Machine learning has been widely used in finding efficient solutions in the healthcare sector to help in diagnosing and treating various illnesses.
Sarepta Therapeutics, located in Cambridge, Massachusetts, produced a breakthrough drug in 2016 that directly targets the mutated gene responsible for Duchenne muscular dystrophy (DMD). This rare genetic condition weakens muscles in young boys throughout the body until the heart or lungs fail.
This drug uses Antisense phosphorodiamidate morpholino oligomers (PMO), a huge synthetic molecule that permeates the cell nucleus and modifies the dystrophin gene. This allows for the production of a vital protein that is ordinarily absent in DMD patients. PMO, however, is ineffective at entering cells.

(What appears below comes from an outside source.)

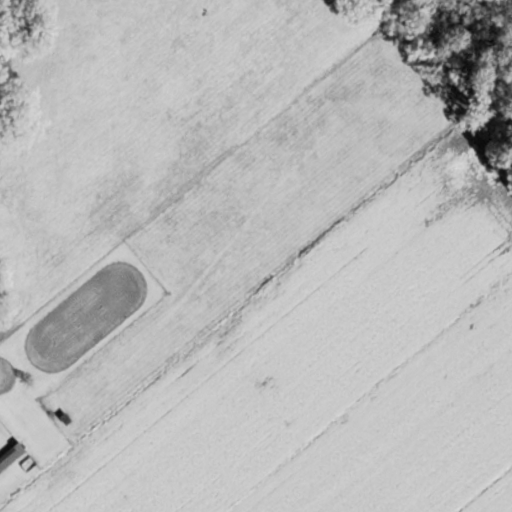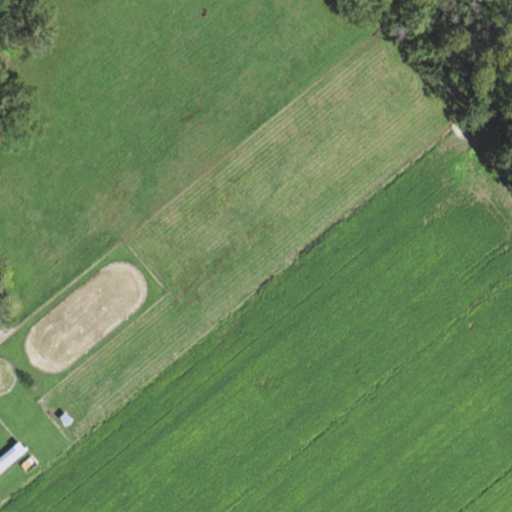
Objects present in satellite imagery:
building: (12, 455)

Recently, MIT researchers introduced a systematic approach to address this issue. The proposed method uses AI to discover nontoxic and highly active peptides that can be attached to PMO to aid delivery. The team says that finding suitable peptides is a challenging task, and by leveraging AI to do this task, they hope to accelerate the development of gene therapies for DMD and other diseases. The study was supported by MIT Jameel Clinic, MIT-SenseTime Alliance, Sarepta Therapeutics, and the National Science Foundation.

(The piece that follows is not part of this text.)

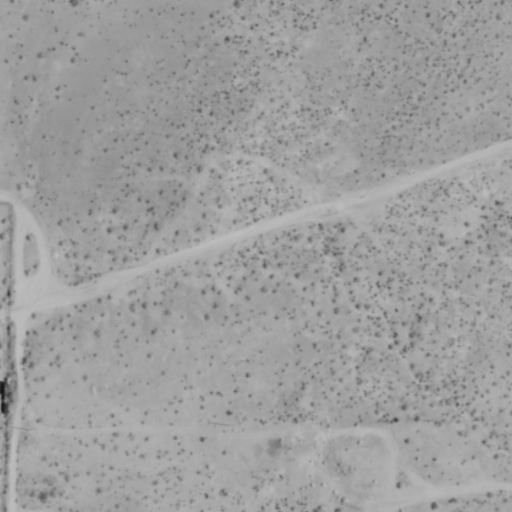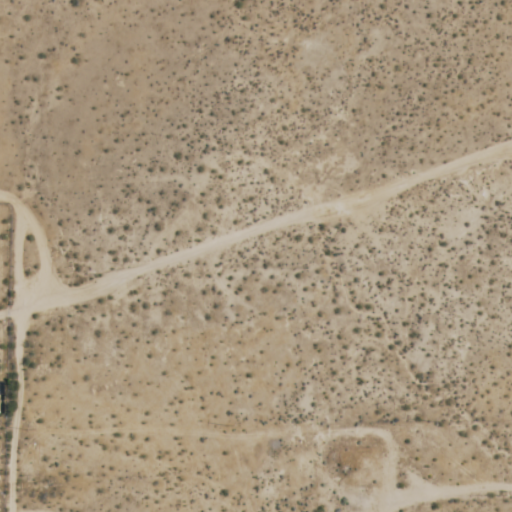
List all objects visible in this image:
road: (166, 258)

CPPs are cell-penetrating peptides, short chains of amino acids that can be linked to a drug to help with delivery. While a single CPP can improve drug delivery, many CPPs linked together to have a synergistic effect. These long chains of amino acids are known as miniproteins.
The researchers built a library of 600 mini proteins connected to PMO by mixing and matching 57 distinct peptides. They also determined how successfully each miniprotein could transport its cargo across the cell. Thus each mini protein in the dataset is labelled with its activity, indicating its potential to infiltrate the cell.

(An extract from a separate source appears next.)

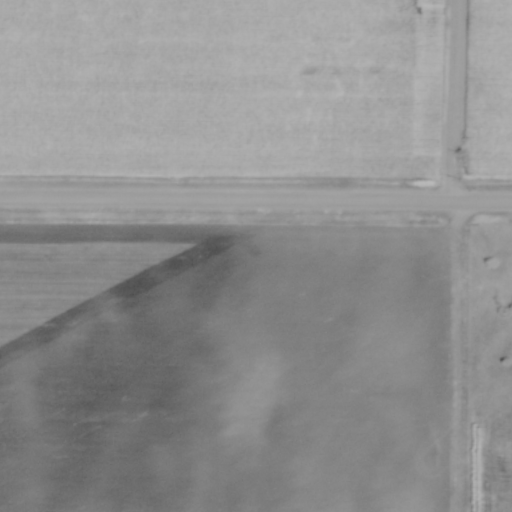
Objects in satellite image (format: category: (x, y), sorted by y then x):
road: (452, 103)
road: (255, 206)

The team also intended to generalize the model so that it could work with any amino acid. Instead of mapping each component to a series of binary variables with one-hot encoding, the team used topological fingerprinting to represent amino acids by creating a unique barcode for each sequence. Each line in the barcode indicates either the presence or absence of a specific molecular substructure. The model can also represent an unknown sequence as a barcode, which is consistent with the rules that the model is trained on. This aided the researchers in expanding their dataset of possible sequences.
They used the miniprotein library to train a convolutional neural network (CNN). Initially, the model recommended miniproteins containing arginine (an amino acid that tears a hole in the cell membrane), which isn’t optimal for keeping cells alive. Researchers utilized an optimizer to decentivize arginine, which prevented the model from cheating.
The team used the barcode representing sequence structure to overlay the model’s predictions. By doing so, particular places that the model believes play the most important role in high activity are highlighted. The team states that although it is not perfect, it provides targeted regions to experiment with. That information will undoubtedly aid them in designing new sequences empirically in the future.
According to the researchers, the ML model identified more effective sequences than any previously known variant. They notice that one of these sequences can increase PMO delivery by 50-fold. They tested their predictions and demonstrated that the miniproteins are harmless by injecting mice with these computer-suggested sequences.
Though it is unclear how this research will affect patients in the long run, improved PMO delivery will undoubtedly benefit patients in many ways. Patients may experience fewer adverse effects if exposed to lower quantities of the medicine (PMO is administered intravenously, often every week). It’s also possible that the treatment will become less expensive.